Между тѣмъ, толпа, собравшаяся у оконечности мола, видѣла, что «Цвѣтъ Мая» пляшетъ по волнамъ, точно ящикъ, безъ руля, что имъ играетъ буря. Никто не замѣтилъ борьбы на лодкѣ, но видѣли, что Ректоръ бросилъ какой-то большой узелъ, который поплылъ, гонимый волнами, и приближался къ парапету.
Спустя нѣсколько минутъ послѣдній крикъ страданія раздался на молѣ: «Цвѣтъ Мая», застигнутый сбоку огромной волной, опрокинулся, повернулся вверхъ килемъ и исчезъ.
Женщины перекрестились и окружили Долоресъ и Тону, удерживая ихъ, чтобы не дать имъ броситься ві море.
Рыбаки очень догадывались, что за узелъ плыветъ по направленію къ скаламъ: это, вѣроятно, ребенокъ. Скоро можно было даже разсмотрѣть его въ пробковой оболочкѣ. Но онъ сейчасъ разобьется о скалы! Мать и бабушка ревѣли отъ муки, молили о помощи, сами не зная кого. «Неужели нѣтъ ни одной доброй души, которая спасла бы ребенка?»
Какой-то смѣльчакъ-доброволецъ, привязавши къ поясу веревку, за которую держали его товарищи, бросился на подводные утесы, между камнями, полупогруженными въ воду, и, чудомъ силы и ловкости, ухитрился встать на ноги среди клокочущихъ волнъ.
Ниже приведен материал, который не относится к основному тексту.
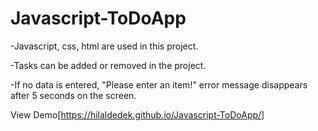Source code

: # Javascript-ToDoApp
-Javascript, css, html are used in this project.

-Tasks can be added or removed in the project.

-If no data is entered, "Please enter an item!" error message disappears after 5 seconds on the screen.

View Demo[https://hilaldedek.github.io/Javascript-ToDoApp/]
Много разъ несчастное тѣло наскакивало на выступы глыбъ, и снова волна уносила его при восклицаніяхъ ужаса. Наконецъ, спасатель сумѣлъ поймать его въ тотъ мигъ, когда оно готово было опять удариться о гигантскую стѣну.
Бѣдный маленькій Паскуало! Растянутый на тинистой площадкѣ мола, съ окровавленной головой, съ посинѣвшими членами, холодный и истерзанный краями камней, онъ въ этой объемистой оболочкѣ былъ, какъ черепаха въ своихъ щитахъ.
Бабушка пыталась отогрѣть своими руками это нѣжное лицо, на которомъ вѣки были закрыты навсегда. А Долоресъ, на колѣняхъ возлѣ мальчика, царапала себѣ щеки и рвала свои прекрасные растрепавшіеся волосы, дико водя во всѣ стороны своими золотистыми глазами.
Вопль отчаянія все время стоялъ въ воздухѣ:
– Дитя мое! Дитя мое!
Женщины рыдали. Росарія, покинутая и безплодная жена, была тронута этимъ безуміемъ пораженной горемъ матери и, съ искреннимъ состраданіемъ, она прощала своей соперницѣ.